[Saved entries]

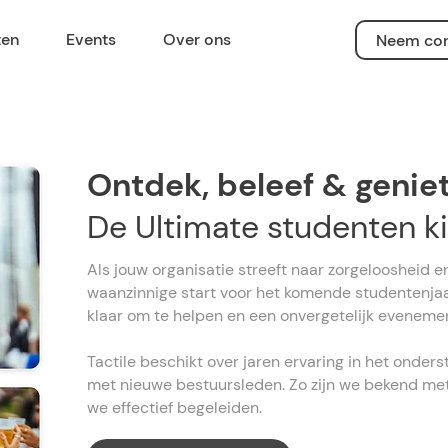
ten
Events
Over ons
Neem con
Ontdek, beleef & genie
De Ultimate studenten k
Als jouw organisatie streeft naar zorgeloosheid en
waanzinnige start voor het komende studentenjaar 
klaar om te helpen en een onvergetelijk evenemen
Tactile beschikt over jaren ervaring in het ond
met nieuwe bestuursleden. Zo zijn we bekend met
we effectief begeleiden.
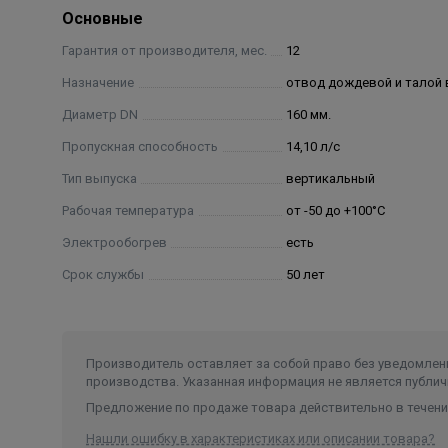
Основные
Гарантия от производителя, мес.
12
Назначение
отвод дождевой и талой
Диаметр DN
160 мм.
Пропускная способность
14,10 л/с
Тип выпуска
вертикальный
Рабочая температура
от -50 до +100°С
Электрообогрев
есть
Срок службы
50 лет
Производитель оставляет за собой право без уведомлени
производства. Указанная информация не является публич
Предложение по продаже товара действительно в течение
Нашли ошибку в характеристиках или описании товара?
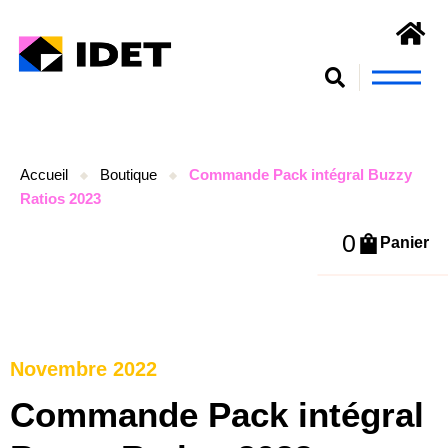
Nous connaît
S’engager et se form
Accueil
Boutique
Commande Pack intégral Buzzy
Ratios 2023
0
Panier
Novembre 2022
Commande Pack intégral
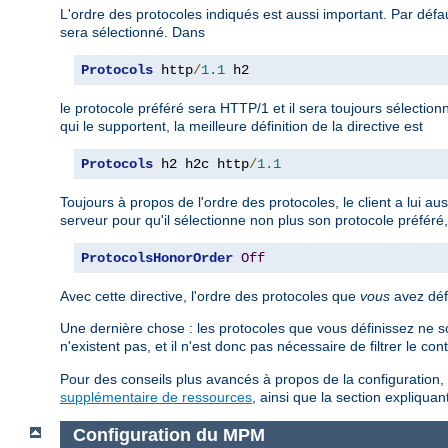
L'ordre des protocoles indiqués est aussi important. Par défaut
sera sélectionné. Dans
Protocols
 http
/
1.1
 h2
le protocole préféré sera HTTP/1 et il sera toujours sélection
qui le supportent, la meilleure définition de la directive est
Protocols
 h2 h2c http
/
1.1
Toujours à propos de l'ordre des protocoles, le client a lui au
serveur pour qu'il sélectionne non plus son protocole préféré, 
ProtocolsHonorOrder
Off
Avec cette directive, l'ordre des protocoles que
vous
avez défi
Une dernière chose : les protocoles que vous définissez ne so
n'existent pas, et il n'est donc pas nécessaire de filtrer le co
Pour des conseils plus avancés à propos de la configuration, 
supplémentaire de ressources
, ainsi que la section expliqu
Configuration du MPM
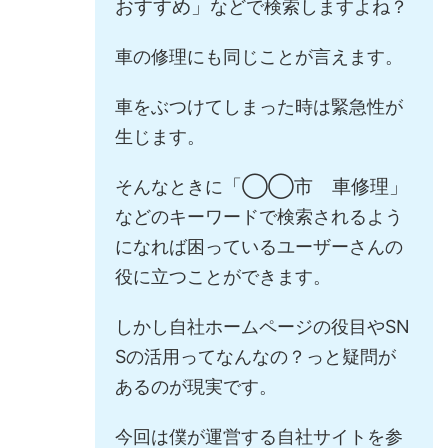
おすすめ」
などで検索しますよね？
車の修理にも同じことが言えます。
車をぶつけてしまった時は緊急性が
生じます。
「◯◯市 車修理」
そんなときに
などのキーワードで検索されるよう
になれば困っているユーザーさんの
役に立つことができます。
しかし自社ホームページの役目やSN
Sの活用ってなんなの？っと疑問が
あるのが現実です。
今回は僕が運営する自社サイトを参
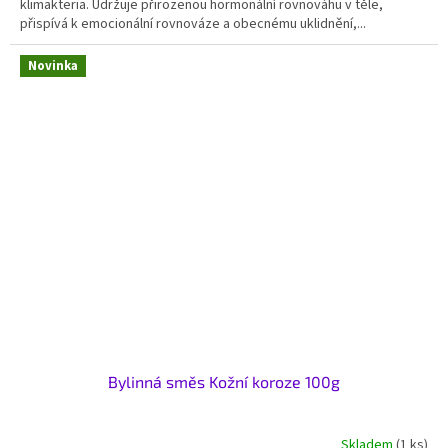
klimakteria. Udržuje přirozenou hormonální rovnováhu v těle,
přispívá k emocionální rovnováze a obecnému uklidnění,...
Novinka
Bylinná směs Kožní koroze 100g
Skladem
(1 ks)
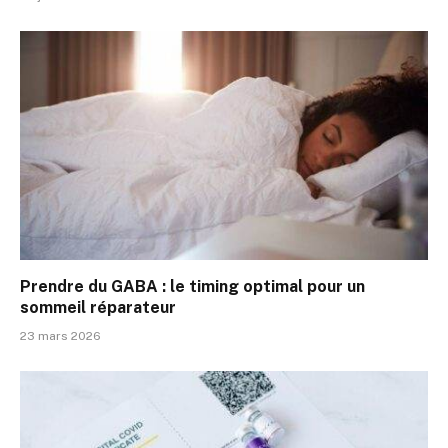
Prendre du GABA : le timing optimal pour un
sommeil réparateur
23 mars 2026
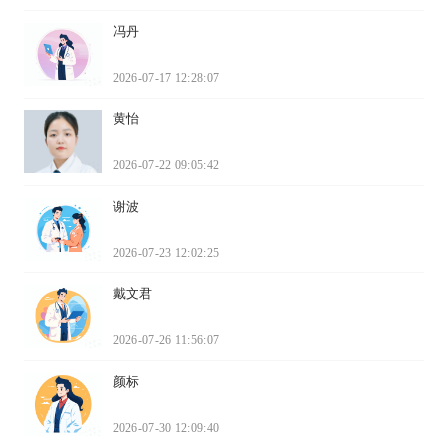
冯丹
2026-07-17 12:28:07
黄怡
2026-07-22 09:05:42
谢波
2026-07-23 12:02:25
戴文君
2026-07-26 11:56:07
颜标
2026-07-30 12:09:40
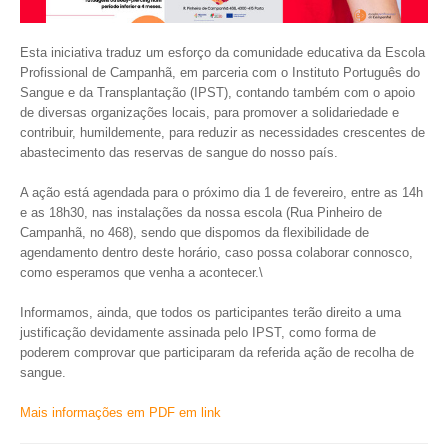
VÍDEOS
Esta iniciativa traduz um esforço da comunidade educativa da Escola
AUTARQUIA
Profissional de Campanhã, em parceria com o Instituto Português do
Sangue e da Transplantação (IPST), contando também com o apoio
CONSTITUIÇÃO
de diversas organizações locais, para promover a solidariedade e
contribuir, humildemente, para reduzir as necessidades crescentes de
abastecimento das reservas de sangue do nosso país.
PRESIDENTE
EXECUTIVO E PELOUROS
A ação está agendada para o próximo dia 1 de fevereiro, entre as 14h
ASSEMBLEIA DE FREGUESIA
e as 18h30, nas instalações da nossa escola (Rua Pinheiro de
GRAVAÇÕES DAS REUNIÕES PÚBLICAS DO EXECUTIVO
Campanhã, no 468), sendo que dispomos da flexibilidade de
agendamento dentro deste horário, caso possa colaborar connosco,
como esperamos que venha a acontecer.\
DOCUMENTOS
Informamos, ainda, que todos os participantes terão direito a uma
justificação devidamente assinada pelo IPST, como forma de
ATAS E DOCUMENTOS DA ASSEMBLEIA
poderem comprovar que participaram da referida ação de recolha de
EDITAIS
sangue.
REGULAMENTOS E TAXAS
PLANO E ORÇAMENTO
Mais informações em PDF em link
RELATÓRIO E CONTAS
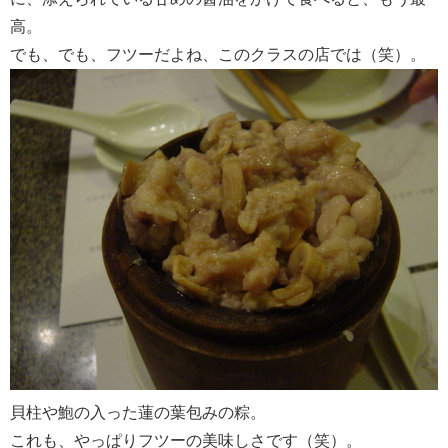
高。
でも、でも、フツーだよね、このクラスの店では（笑）。
貝柱や鮑の入った蓮の葉包みの粽。
これも、やっぱりフツーの美味しさです（笑）。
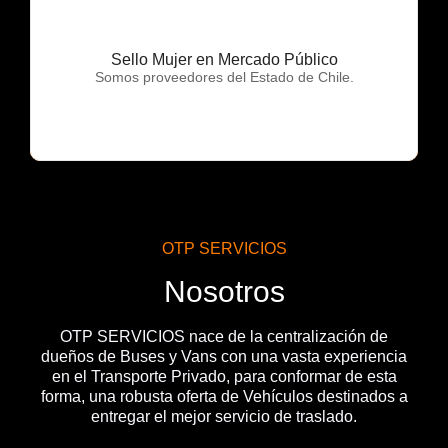
Sello Mujer en Mercado Público
OTP Servicios
Somos proveedores del Estado de Chile.
OTP SERVICIOS
Nosotros
OTP SERVICIOS nace de la centralización de
dueños de Buses y Vans con una vasta experiencia
en el Transporte Privado, para conformar de esta
forma, una robusta oferta de Vehículos destinados a
entregar el mejor servicio de traslado.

• [Work request] Swap "sommeil" for "repos" in the data between the lines holding "Prendre du GABA : le timing optimal pour un" and "2026-07-30 12:09:40", inclusive, and repeat those lines otherwise unchanged. Leave the pictures out of your answer.

• [Response for this exercise]
Prendre du GABA : le timing optimal pour un
repos réparateur
23 mars 2026
冯丹
2026-07-17 12:28:07
黄怡
2026-07-22 09:05:42
谢波
2026-07-23 12:02:25
戴文君
2026-07-26 11:56:07
颜标
2026-07-30 12:09:40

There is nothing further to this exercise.